Now these two countries—China and Sweden—have again moved to the forefront of a revolution that will decisively change the nature of money as we know it. Their central banks are likely to be among the first of the major economies to issue central bank digital currencies (CBDCs)—digital versions of their official currencies—to coexist with, and perhaps one day to replace, paper currency and coins. They will not, however, be the first to experiment with or issue CBDCs. Several other countries, including Ecuador and Uruguay, have experimented with CBDC in various forms. The Bahamas rolled out its CBDC, the sand dollar, nationwide in October 2020. Still, a major global power like China taking the plunge transforms the concept of a CBDC from an interesting curiosity to a milestone in an inexorable progression of the nature of central bank money.
Shaking Up Finance
The shift away from cash (currency and coins), as it turns out, is both a consequence and a manifestation of other big changes afoot. The world of finance is on the verge of major disruption, and with that will come advances that affect households, corporations, investors, central banks, and governments in profound ways. The manner in which people in wealthy countries like the United States and Sweden as well as in poorer countries like India and Kenya pay for even basic purchases has changed in just a few years. Our smartphones now allow us to conduct banking and financial transactions no matter where we are. That cash, once valued as the most definitive form of money, seems to be on the way out is only a small feature of the rapidly changing financial landscape. Consumers are faced with a range of important changes, which they are adopting with varying degrees of enthusiasm depending on their age, technical savvy, and socioeconomic status. Businesses are having to adapt as well.

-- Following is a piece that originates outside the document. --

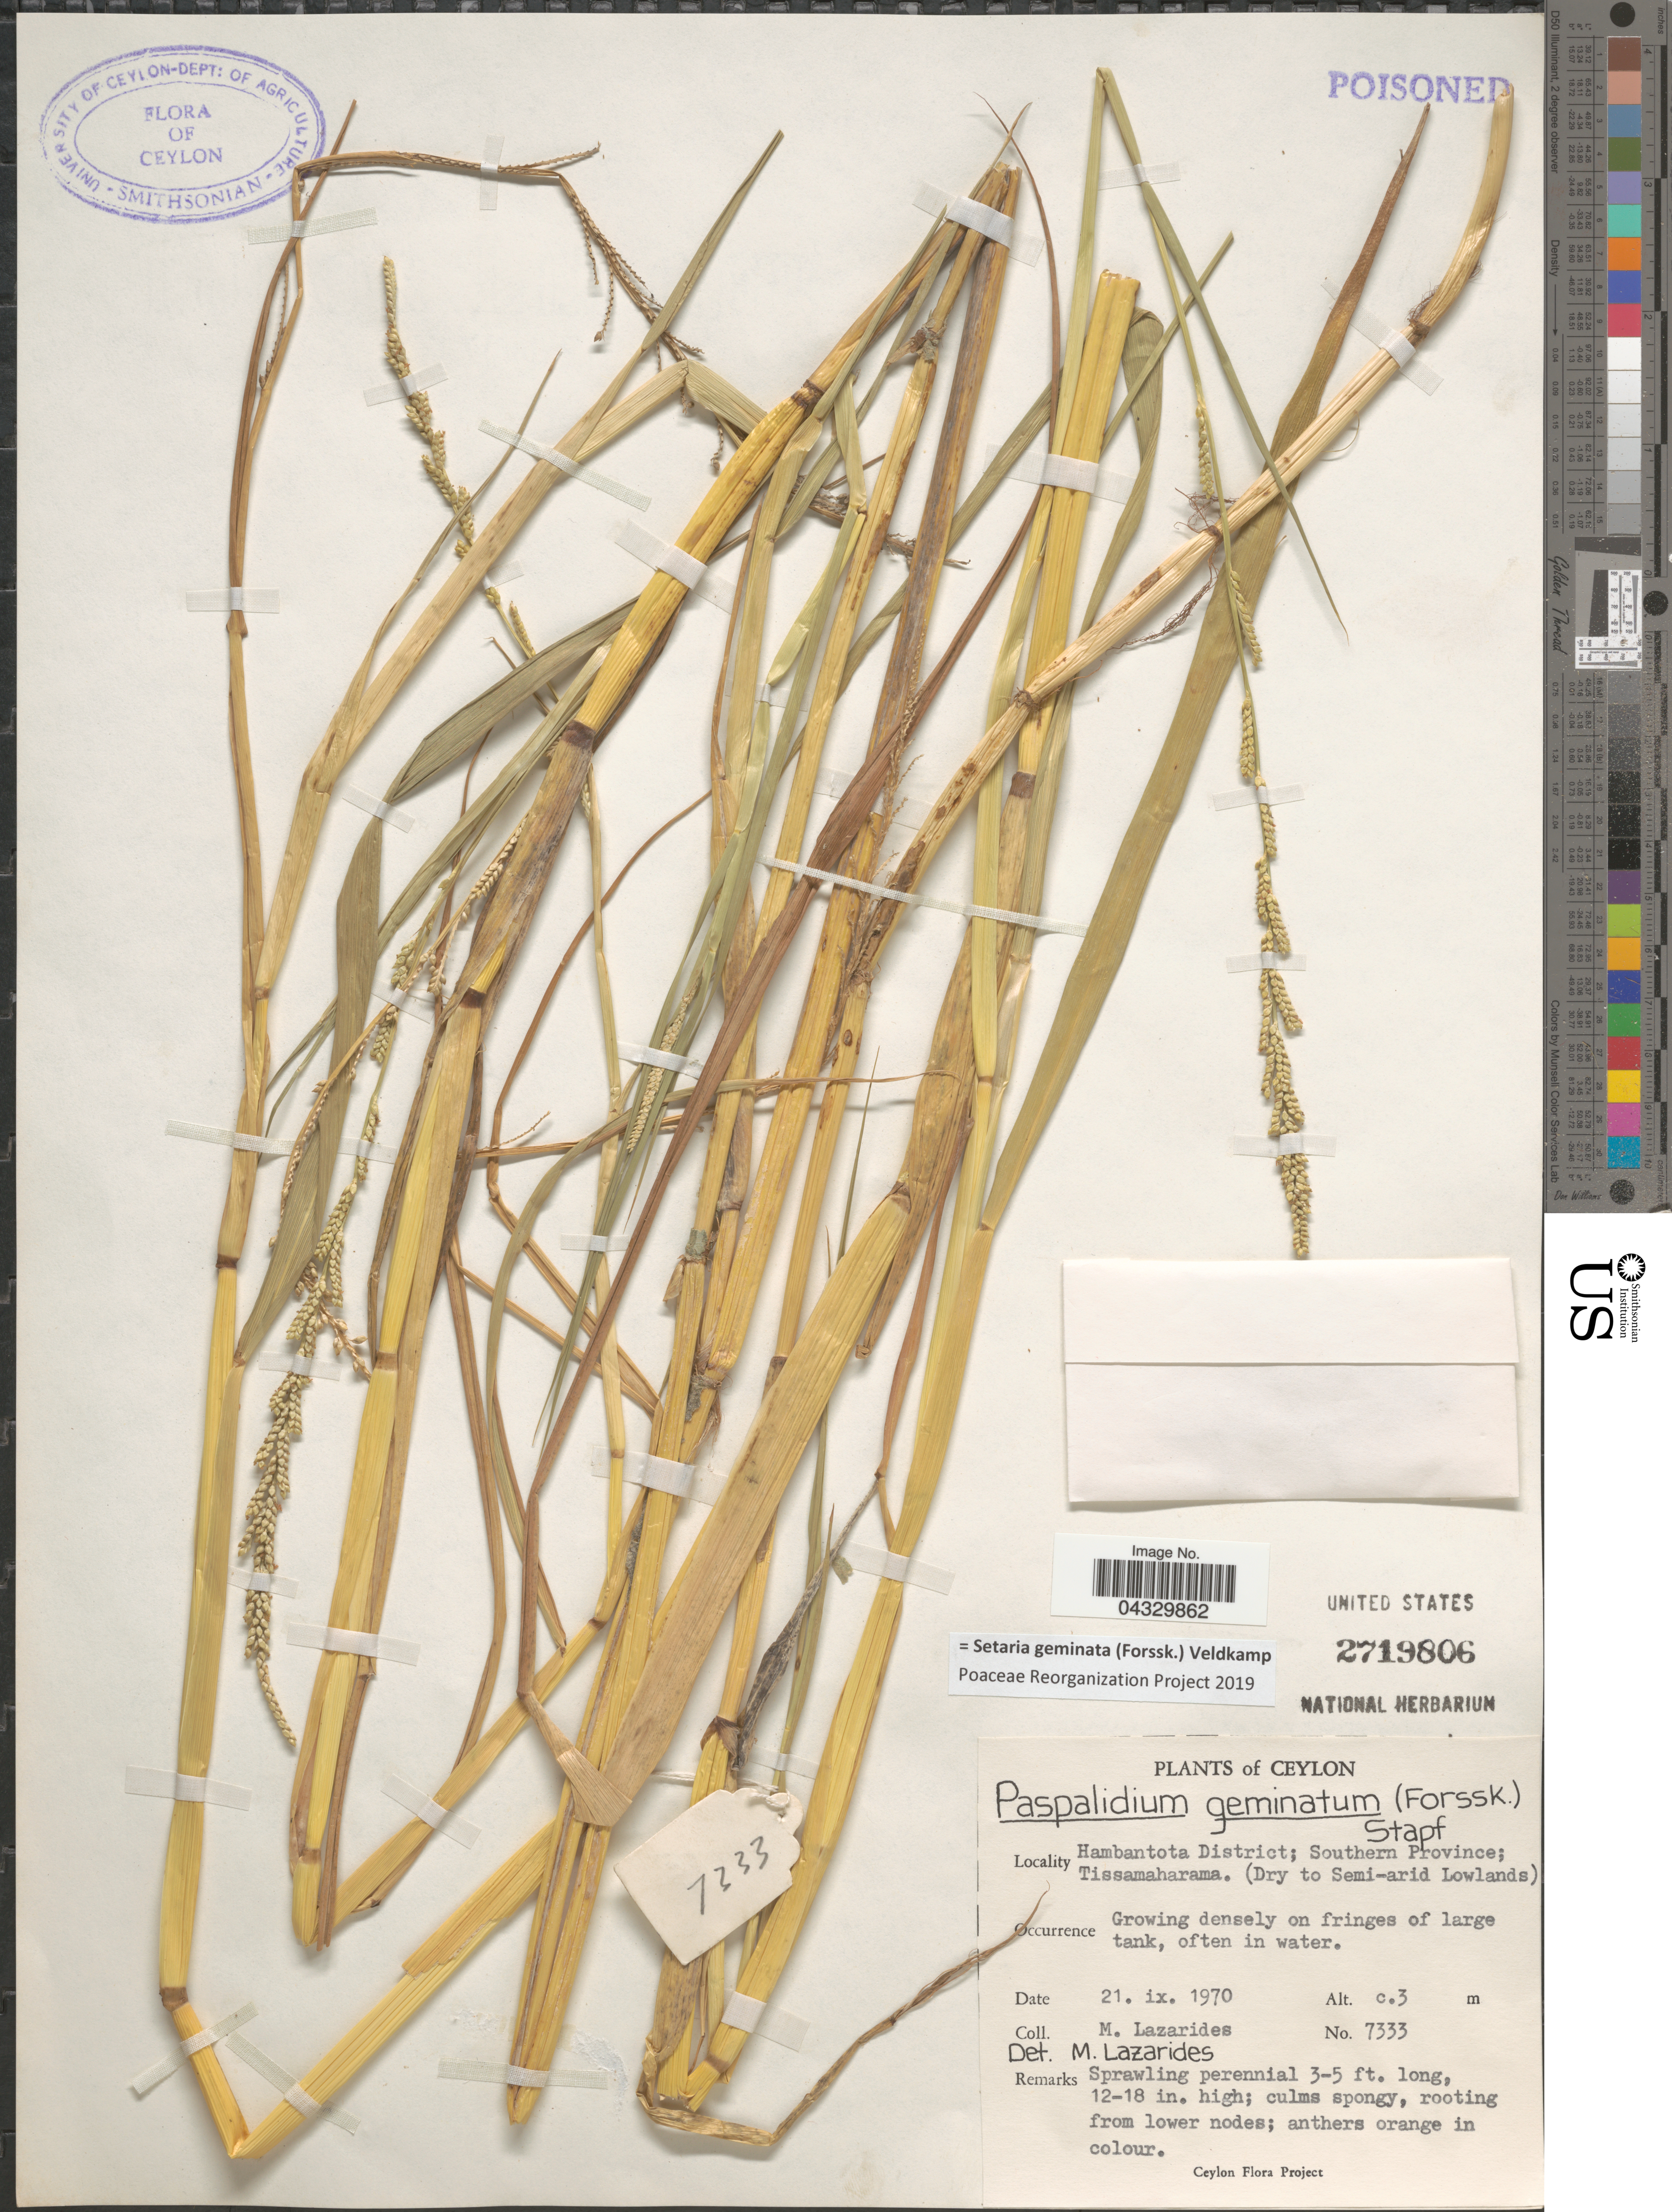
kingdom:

The truly revolutionary change in finance seemed to have been heralded by Bitcoin. It was introduced in 2009 by a person or collective who remains anonymous to this day and is managed by a computer algorithm rather than anyone in particular. This cryptocurrency quickly captured the imagination of the public, including jaded financiers, technologically sophisticated millennials, and those in search of the next big thing. Bitcoin is designed as a decentralized payment system, meaning that it is not managed by a centralized authority such as a government agency or a financial institution. Its technological wizardry, combined with the allure of making an end run around governments and banks, perfectly captured the zeitgeist of the era following the global financial crisis. The price of Bitcoin, which was less than $500 in 2015, hit nearly $20,000 in December 2017. Expectations that Bitcoin’s price would continue to rocket skyward then cooled off; its price hovered mostly in the range of $4,000 to $15,000 for the following three years. Nevertheless, despite skepticism (including from economists such as myself) about the value of what is essentially just a piece of computer code, the mania continued—Bitcoin’s price surged to over $60,000 in March 2021.
For all the excitement about Bitcoin, its underlying technology—which is truly ingenious and innovative, as we will see later in this book—is likely to have more staying power than the cryptocurrency itself. And, while the mysteries of this technology have fascinated the public, other imminent changes in the world of finance herald the arrival of a more significant if less glitzy revolution.
The recent and ongoing innovations in financial technologies have come to be encapsulated by the portmanteau term Fintech. Later, we will see how the Fintech revolution is touching different aspects of finance. Financial innovation is nothing new, of course, and it is worth bearing in mind that revolutions have dark sides as well.